[Chart interpretation exercises]
=== Section Start ===
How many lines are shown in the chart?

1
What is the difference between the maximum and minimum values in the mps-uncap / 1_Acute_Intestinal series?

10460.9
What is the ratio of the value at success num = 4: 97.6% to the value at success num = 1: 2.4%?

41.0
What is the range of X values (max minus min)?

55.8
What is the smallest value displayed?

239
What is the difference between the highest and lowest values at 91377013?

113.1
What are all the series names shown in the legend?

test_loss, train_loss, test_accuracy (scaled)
=== Section End ===
=== Section Start ===
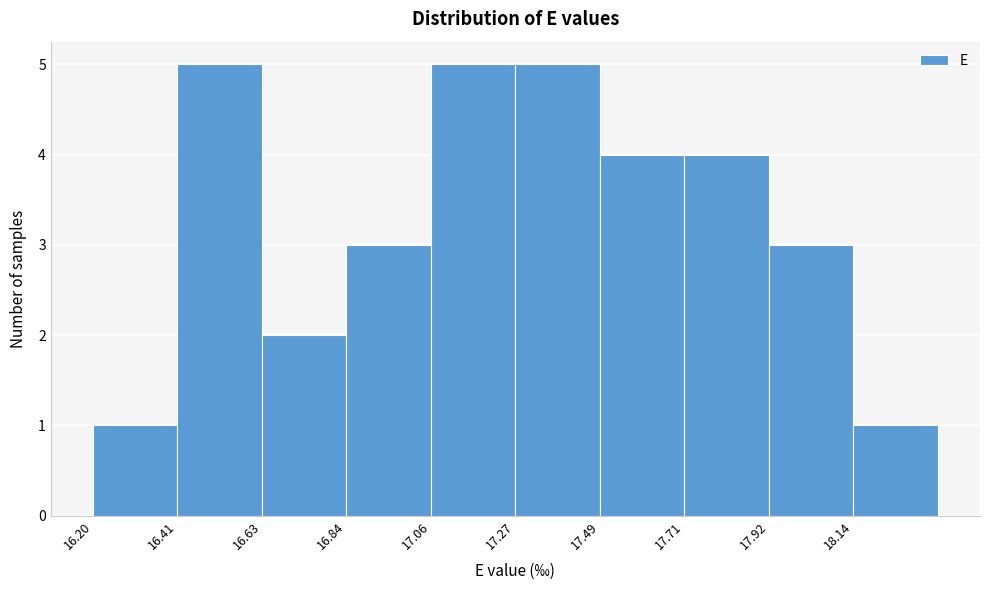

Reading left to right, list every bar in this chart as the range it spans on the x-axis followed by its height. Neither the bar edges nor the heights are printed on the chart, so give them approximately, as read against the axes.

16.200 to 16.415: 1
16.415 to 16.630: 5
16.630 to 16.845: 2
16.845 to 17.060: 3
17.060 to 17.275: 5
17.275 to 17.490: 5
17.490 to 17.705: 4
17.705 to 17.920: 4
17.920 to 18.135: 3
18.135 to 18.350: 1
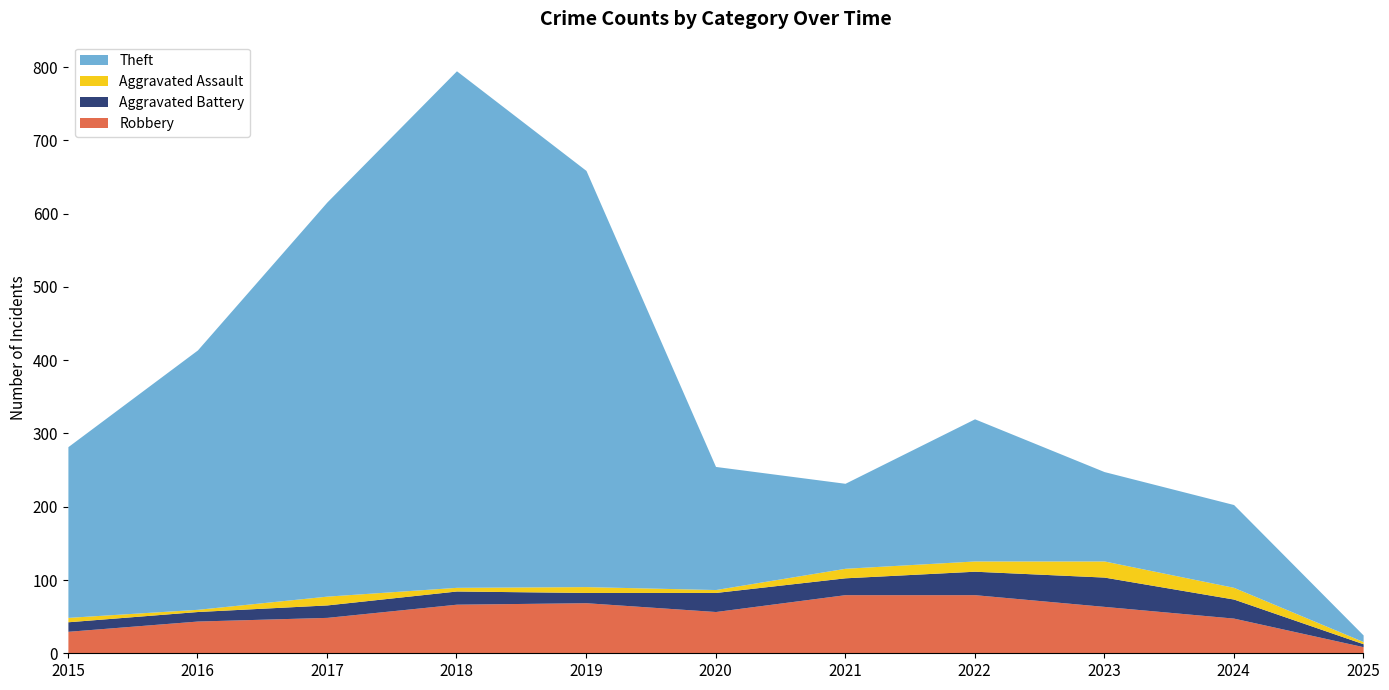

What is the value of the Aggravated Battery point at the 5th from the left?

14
=== Section End ===
=== Section Start ===
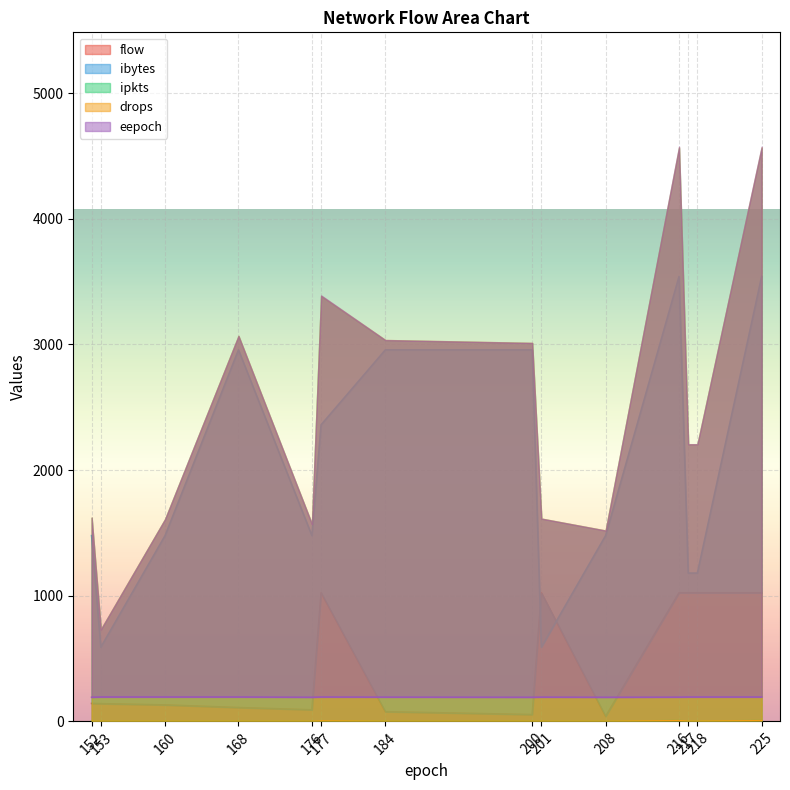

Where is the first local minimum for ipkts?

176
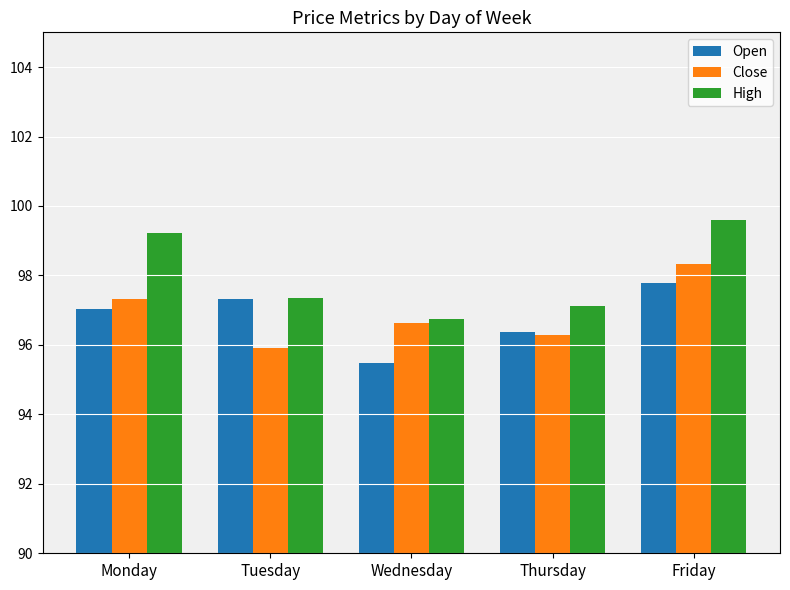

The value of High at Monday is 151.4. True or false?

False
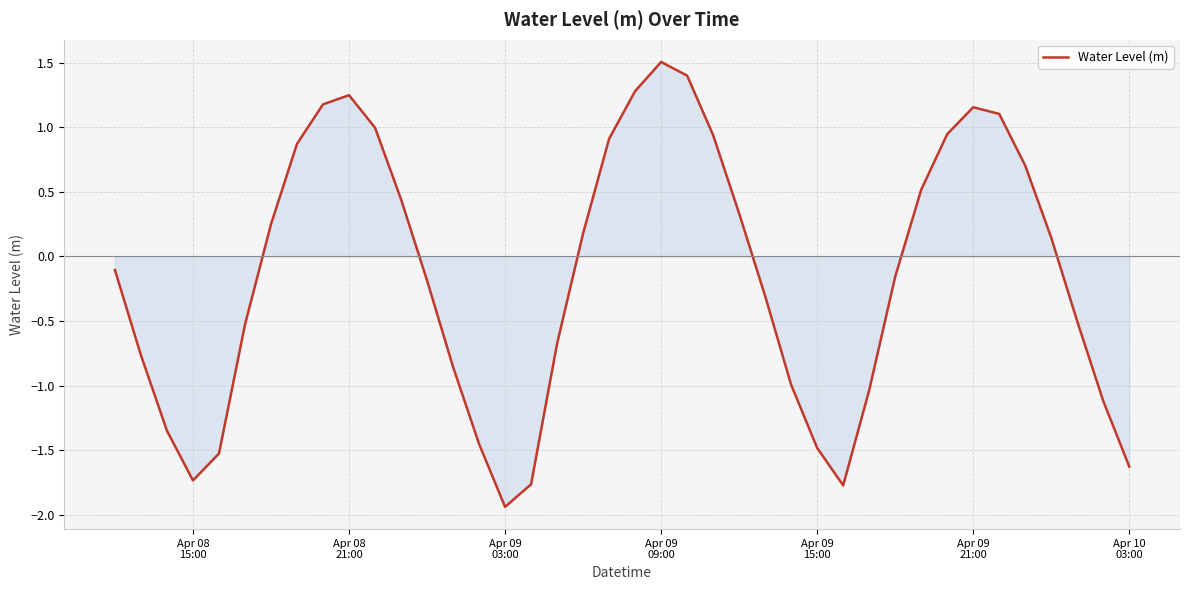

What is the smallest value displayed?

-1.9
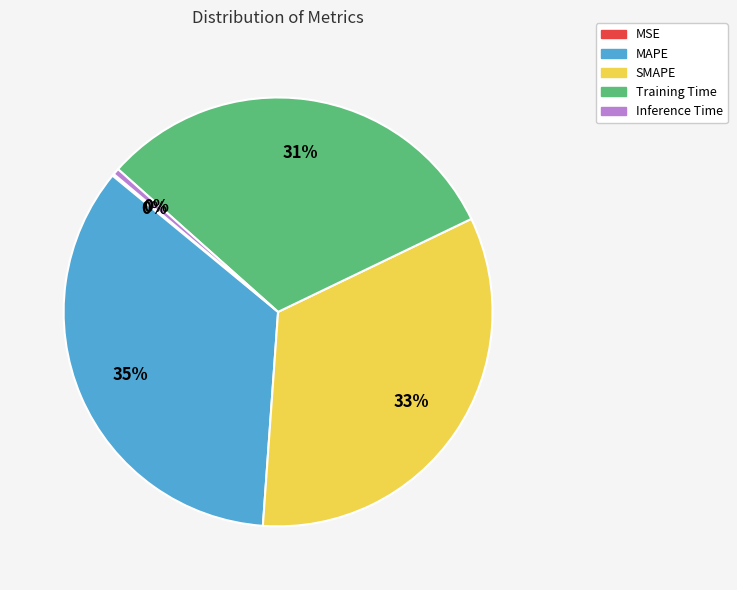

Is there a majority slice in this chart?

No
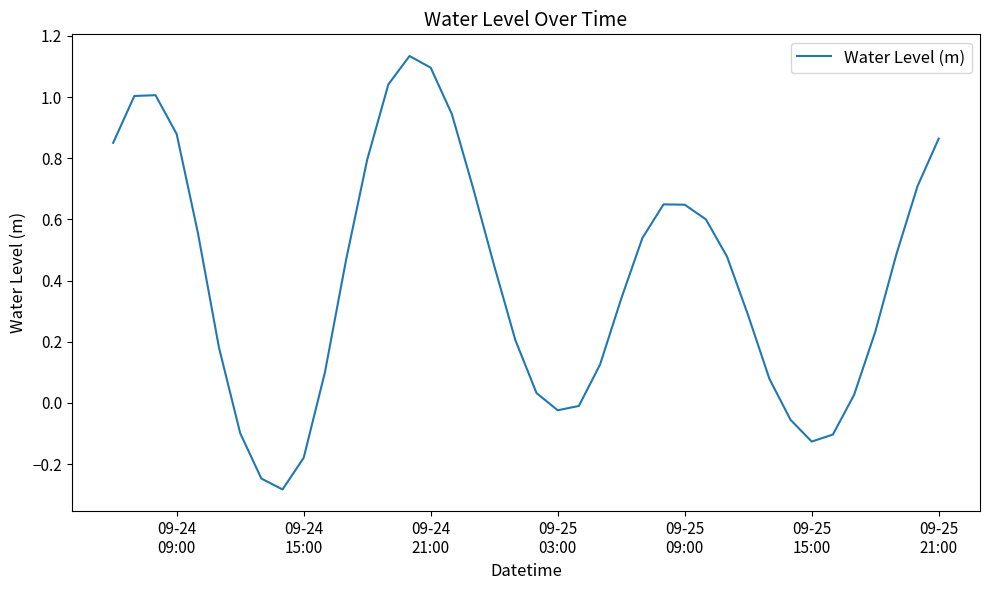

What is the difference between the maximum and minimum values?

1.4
=== Section End ===
Your instructions
Can you retype the entries starting with the line containing "How many lines are shown in the chart?" and going on through the line containing "What is the difference between the highest", copying each line exactly?

Expected output
How many lines are shown in the chart?

1
What is the difference between the maximum and minimum values in the mps-uncap / 1_Acute_Intestinal series?

10460.9
What is the ratio of the value at success num = 4: 97.6% to the value at success num = 1: 2.4%?

41.0
What is the range of X values (max minus min)?

55.8
What is the smallest value displayed?

239
What is the difference between the highest and lowest values at 91377013?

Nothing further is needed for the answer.